*** Opening of Records for the task ***

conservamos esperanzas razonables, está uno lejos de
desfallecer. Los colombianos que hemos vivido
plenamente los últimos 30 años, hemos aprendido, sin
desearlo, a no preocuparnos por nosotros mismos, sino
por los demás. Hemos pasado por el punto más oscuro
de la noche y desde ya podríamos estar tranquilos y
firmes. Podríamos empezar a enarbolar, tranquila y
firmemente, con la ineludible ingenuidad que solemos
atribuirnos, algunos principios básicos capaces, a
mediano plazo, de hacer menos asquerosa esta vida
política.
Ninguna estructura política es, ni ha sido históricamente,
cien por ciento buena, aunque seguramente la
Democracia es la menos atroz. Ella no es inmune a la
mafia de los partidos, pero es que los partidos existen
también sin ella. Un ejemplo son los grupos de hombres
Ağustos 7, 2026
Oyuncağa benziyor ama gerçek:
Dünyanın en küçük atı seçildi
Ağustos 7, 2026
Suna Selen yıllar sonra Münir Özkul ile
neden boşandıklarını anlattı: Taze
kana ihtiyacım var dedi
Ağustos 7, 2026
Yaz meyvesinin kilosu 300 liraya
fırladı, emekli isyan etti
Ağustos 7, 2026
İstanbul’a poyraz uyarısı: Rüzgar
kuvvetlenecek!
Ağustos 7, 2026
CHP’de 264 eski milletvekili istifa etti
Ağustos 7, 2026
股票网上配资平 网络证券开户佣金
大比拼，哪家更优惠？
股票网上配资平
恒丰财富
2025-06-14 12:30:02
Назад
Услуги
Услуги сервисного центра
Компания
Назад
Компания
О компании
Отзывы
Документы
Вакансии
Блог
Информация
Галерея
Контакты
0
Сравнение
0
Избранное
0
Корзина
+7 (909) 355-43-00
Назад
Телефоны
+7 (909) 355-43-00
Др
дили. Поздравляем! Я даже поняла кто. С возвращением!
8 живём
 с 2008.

*** Close of Records for the task ***

> Instruction
Retype exactly, and only, the lines from the line holding "Oyuncağa benziyor ama" through the last line of the data; both of those lines count.

> Exercise solution
Oyuncağa benziyor ama gerçek:
Dünyanın en küçük atı seçildi
Ağustos 7, 2026
Suna Selen yıllar sonra Münir Özkul ile
neden boşandıklarını anlattı: Taze
kana ihtiyacım var dedi
Ağustos 7, 2026
Yaz meyvesinin kilosu 300 liraya
fırladı, emekli isyan etti
Ağustos 7, 2026
İstanbul’a poyraz uyarısı: Rüzgar
kuvvetlenecek!
Ağustos 7, 2026
CHP’de 264 eski milletvekili istifa etti
Ağustos 7, 2026
股票网上配资平 网络证券开户佣金
大比拼，哪家更优惠？
股票网上配资平
恒丰财富
2025-06-14 12:30:02
Назад
Услуги
Услуги сервисного центра
Компания
Назад
Компания
О компании
Отзывы
Документы
Вакансии
Блог
Информация
Галерея
Контакты
0
Сравнение
0
Избранное
0
Корзина
+7 (909) 355-43-00
Назад
Телефоны
+7 (909) 355-43-00
Др
дили. Поздравляем! Я даже поняла кто. С возвращением!
8 живём
 с 2008.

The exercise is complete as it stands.